What is being asked
Gather all lines with "fecha" from the records.
┄┄┄┄┄┄┄┄┄┄
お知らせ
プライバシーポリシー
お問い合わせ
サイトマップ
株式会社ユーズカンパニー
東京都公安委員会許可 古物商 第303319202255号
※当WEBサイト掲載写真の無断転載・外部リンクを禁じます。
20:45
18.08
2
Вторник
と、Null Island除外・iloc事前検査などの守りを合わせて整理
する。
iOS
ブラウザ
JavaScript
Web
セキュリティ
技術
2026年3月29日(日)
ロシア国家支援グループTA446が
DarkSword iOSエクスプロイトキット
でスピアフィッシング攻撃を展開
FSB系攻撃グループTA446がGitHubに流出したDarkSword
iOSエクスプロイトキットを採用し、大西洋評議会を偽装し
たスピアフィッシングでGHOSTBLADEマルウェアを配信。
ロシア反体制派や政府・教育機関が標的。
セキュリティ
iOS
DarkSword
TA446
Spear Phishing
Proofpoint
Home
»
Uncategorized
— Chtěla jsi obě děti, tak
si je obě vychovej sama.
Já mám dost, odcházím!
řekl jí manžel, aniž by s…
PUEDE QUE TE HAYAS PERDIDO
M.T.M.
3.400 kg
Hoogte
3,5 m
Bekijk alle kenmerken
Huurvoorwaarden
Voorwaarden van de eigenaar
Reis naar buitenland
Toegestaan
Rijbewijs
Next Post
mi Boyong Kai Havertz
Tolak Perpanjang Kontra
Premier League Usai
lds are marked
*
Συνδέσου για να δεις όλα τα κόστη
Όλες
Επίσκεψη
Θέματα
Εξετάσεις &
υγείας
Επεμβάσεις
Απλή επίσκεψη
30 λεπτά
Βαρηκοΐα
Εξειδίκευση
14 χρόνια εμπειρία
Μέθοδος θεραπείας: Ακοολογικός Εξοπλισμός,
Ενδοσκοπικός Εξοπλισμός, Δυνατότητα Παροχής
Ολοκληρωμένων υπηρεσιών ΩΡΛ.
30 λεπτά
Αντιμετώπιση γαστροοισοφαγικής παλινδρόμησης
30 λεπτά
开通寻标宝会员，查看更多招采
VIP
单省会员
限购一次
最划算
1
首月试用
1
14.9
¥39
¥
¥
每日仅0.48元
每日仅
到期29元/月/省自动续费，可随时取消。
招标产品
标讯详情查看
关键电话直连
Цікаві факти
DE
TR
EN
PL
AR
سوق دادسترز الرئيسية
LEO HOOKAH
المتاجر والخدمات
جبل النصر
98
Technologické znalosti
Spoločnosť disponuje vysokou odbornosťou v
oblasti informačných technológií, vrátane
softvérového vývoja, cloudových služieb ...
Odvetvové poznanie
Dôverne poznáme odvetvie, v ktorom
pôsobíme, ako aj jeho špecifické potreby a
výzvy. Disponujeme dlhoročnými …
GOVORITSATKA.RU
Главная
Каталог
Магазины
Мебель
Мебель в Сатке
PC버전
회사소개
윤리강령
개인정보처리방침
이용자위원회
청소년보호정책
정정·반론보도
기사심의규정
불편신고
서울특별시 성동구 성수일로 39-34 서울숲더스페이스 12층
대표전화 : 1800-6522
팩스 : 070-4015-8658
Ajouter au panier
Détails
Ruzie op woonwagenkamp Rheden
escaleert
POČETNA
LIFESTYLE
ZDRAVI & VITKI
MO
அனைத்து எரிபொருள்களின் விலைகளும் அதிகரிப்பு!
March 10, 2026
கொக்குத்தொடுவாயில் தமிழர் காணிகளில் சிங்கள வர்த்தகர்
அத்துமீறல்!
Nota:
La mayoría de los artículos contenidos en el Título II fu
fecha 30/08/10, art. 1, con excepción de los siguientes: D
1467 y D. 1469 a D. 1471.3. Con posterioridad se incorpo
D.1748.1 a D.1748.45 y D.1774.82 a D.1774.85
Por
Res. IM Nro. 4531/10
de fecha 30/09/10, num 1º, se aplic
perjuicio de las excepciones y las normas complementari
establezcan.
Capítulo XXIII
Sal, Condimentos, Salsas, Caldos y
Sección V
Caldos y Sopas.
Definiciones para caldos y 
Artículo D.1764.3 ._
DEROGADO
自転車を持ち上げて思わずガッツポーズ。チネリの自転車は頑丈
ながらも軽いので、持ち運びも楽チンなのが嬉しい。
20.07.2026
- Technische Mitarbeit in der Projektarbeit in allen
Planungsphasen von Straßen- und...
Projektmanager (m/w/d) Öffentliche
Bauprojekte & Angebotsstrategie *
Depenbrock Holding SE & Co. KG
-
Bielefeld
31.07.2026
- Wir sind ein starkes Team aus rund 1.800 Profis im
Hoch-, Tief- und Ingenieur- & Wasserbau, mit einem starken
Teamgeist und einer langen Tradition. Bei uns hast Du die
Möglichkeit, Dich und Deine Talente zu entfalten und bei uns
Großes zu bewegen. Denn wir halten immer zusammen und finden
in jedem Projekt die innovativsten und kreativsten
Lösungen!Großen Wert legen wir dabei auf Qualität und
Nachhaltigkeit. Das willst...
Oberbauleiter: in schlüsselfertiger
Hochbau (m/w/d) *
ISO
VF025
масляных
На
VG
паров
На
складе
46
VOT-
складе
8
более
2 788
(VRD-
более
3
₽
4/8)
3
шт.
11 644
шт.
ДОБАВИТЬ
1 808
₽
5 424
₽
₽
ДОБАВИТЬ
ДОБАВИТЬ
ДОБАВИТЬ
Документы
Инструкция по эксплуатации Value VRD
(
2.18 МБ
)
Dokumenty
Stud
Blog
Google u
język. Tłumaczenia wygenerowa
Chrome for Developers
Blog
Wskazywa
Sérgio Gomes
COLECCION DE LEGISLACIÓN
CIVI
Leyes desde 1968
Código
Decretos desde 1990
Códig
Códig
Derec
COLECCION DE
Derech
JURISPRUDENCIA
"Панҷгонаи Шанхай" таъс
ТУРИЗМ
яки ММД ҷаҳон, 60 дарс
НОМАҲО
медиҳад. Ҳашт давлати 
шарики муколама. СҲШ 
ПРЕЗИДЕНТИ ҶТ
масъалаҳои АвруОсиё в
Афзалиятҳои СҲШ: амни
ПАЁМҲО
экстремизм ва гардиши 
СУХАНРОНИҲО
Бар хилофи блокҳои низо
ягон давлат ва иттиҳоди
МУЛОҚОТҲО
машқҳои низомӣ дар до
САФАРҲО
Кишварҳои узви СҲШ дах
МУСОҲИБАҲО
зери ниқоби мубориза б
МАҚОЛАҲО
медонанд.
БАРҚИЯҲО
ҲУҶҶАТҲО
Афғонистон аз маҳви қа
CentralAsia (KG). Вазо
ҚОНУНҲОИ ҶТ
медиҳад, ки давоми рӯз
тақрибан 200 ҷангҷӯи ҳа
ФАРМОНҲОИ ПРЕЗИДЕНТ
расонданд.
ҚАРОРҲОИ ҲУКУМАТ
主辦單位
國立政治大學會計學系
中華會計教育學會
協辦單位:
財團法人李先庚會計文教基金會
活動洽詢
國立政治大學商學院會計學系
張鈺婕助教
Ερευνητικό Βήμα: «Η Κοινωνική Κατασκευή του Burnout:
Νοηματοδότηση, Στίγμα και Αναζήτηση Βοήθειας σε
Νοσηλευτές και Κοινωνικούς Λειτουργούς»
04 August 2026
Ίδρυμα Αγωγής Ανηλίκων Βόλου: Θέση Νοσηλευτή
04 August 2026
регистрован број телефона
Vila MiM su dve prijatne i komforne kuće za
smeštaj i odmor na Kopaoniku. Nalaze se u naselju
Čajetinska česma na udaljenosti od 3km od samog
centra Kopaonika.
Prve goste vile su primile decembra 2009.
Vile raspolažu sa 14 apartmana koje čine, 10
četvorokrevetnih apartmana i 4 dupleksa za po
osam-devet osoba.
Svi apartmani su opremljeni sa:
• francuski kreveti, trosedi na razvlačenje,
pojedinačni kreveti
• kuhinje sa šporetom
┄┄┄┄┄┄┄┄┄┄
Response area
fecha 30/08/10, art. 1, con excepción de los siguientes: D
de fecha 30/09/10, num 1º, se aplic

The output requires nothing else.